_Tarefas a realizar_
**1.** Liste, uma única vez cada, todos os nomes próprios de pessoas, órgãos ou plataformas citados no texto sobre bloqueio de aplicativos.
**2.** Escreva a continuação do texto sobre bloqueio de aplicativos a partir do ponto em que ele termina.

_Texto extraído_
⟨
No julgamento dessa ação, dois ministros votaram contra os bloqueios de apps usando o artigo 11 e o ministro Alexandre de Moraes pediu vista. O que não deixa de ser um bom gancho para a quarta onda dos debates sobre bloqueios de aplicativos, já que o ministro Alexandre de Moraes assumirá a presidência do TSE nas eleições de 2022.

Quarta onda: bloqueio do Telegram?

O que existe de novo no debate sobre bloqueio de aplicativos nessa quarta onda?

O primeiro ponto que chama atenção é o fato de que a discussão sobre a suspensão do Telegram acontece dentro do contexto eleitoral e da disseminação de notícias falsas.

Muita gente está achando que suspender o funcionamento do Telegram no país —pelo menos durante as eleições— vai ferir de morte a máquina da desinformação. Má notícia: não vai.

Com o bloqueio, uma minoria vai recorrer a meios alternativos de acesso ao Telegram, como VPNs, enquanto outros vão simplesmente migrar para outras plataformas.

Aliás, tirar o Telegram de cena termina por reforçar o papel das redes alternativas na formulação de narrativas, servindo como verdadeiro laboratório de materiais que vão depois inundar as redes sociais mais populares.
⟩
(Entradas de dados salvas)
⟨
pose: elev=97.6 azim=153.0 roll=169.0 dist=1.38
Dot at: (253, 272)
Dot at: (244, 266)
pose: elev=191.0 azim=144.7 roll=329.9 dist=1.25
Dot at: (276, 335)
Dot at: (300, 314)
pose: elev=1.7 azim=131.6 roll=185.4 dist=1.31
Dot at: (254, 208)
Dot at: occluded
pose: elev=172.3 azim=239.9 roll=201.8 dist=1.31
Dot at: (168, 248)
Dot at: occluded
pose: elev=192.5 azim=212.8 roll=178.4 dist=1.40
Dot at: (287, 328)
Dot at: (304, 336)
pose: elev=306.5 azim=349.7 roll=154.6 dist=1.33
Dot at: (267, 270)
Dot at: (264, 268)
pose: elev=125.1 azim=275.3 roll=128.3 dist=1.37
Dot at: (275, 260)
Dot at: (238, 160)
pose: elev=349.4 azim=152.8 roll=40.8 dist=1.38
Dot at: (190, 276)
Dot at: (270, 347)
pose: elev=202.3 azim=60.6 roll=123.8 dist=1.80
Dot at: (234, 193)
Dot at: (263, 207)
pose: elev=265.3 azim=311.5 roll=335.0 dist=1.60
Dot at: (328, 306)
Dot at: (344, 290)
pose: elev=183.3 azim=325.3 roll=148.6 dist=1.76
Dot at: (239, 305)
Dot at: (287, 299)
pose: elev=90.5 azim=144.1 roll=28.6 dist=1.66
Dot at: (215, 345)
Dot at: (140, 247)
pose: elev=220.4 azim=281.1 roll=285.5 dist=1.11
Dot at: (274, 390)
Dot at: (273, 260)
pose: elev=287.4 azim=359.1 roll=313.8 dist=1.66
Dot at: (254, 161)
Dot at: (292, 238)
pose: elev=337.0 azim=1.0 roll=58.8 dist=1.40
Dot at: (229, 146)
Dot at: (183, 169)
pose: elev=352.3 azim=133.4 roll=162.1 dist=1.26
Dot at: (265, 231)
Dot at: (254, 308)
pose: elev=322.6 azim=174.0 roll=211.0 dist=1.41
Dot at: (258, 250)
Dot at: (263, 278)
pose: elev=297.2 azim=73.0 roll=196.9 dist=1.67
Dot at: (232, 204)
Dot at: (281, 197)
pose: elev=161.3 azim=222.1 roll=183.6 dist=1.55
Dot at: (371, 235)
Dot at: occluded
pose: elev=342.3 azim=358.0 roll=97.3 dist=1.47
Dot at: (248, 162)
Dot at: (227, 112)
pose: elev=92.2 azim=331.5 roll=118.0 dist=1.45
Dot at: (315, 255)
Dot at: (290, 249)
⟩
_Resultados_
**1.** Alexandre de Moraes; TSE; Telegram

**2.**
Vale lembrar que aos políticos não interessa estar e falar apenas nas redes alternativas. Nos Gettr da vida só se prega para convertido. Os políticos precisam ampliar a sua base e fazer com que pessoas não sensibilizadas pelo seu discurso entrem em contato com o mesmo. Na internet isso acontece nas grandes redes sociais e nos aplicativos de mensagem.

Então se a pergunta for “como acabar com a desinformação nas eleições?”, o bloqueio do Telegram não é a resposta. Ele pode contribuir em alguma medida para desarticular canais de desinformação que já estavam sendo montados para as eleições, mas essa mobilização vai ocorrer em outros lugares e de outras formas.

Tudo isso sem descartar a adoção de medidas técnicas pelo próprio Telegram para continuar no ar, já que por anos ele conseguiu escapar das medidas de bloqueio impostas pelo governo russo, até que finalmente o Kremlin resolveu levantar a suspensão. O Telegram era acusado de não cooperar com o governo na remoção de conteúdos extremistas.

Mas isso quer dizer que o bloqueio do Telegram não deve ocorrer?

Um segundo ponto que merece atenção nessa quarta onda é a postura do Telegram, que simplesmente ignora qualquer comunicação por parte de autoridades brasileiras. Talvez esteja aí —e não exatamente no combate à desinformação— o principal elemento que caracteriza essa onda.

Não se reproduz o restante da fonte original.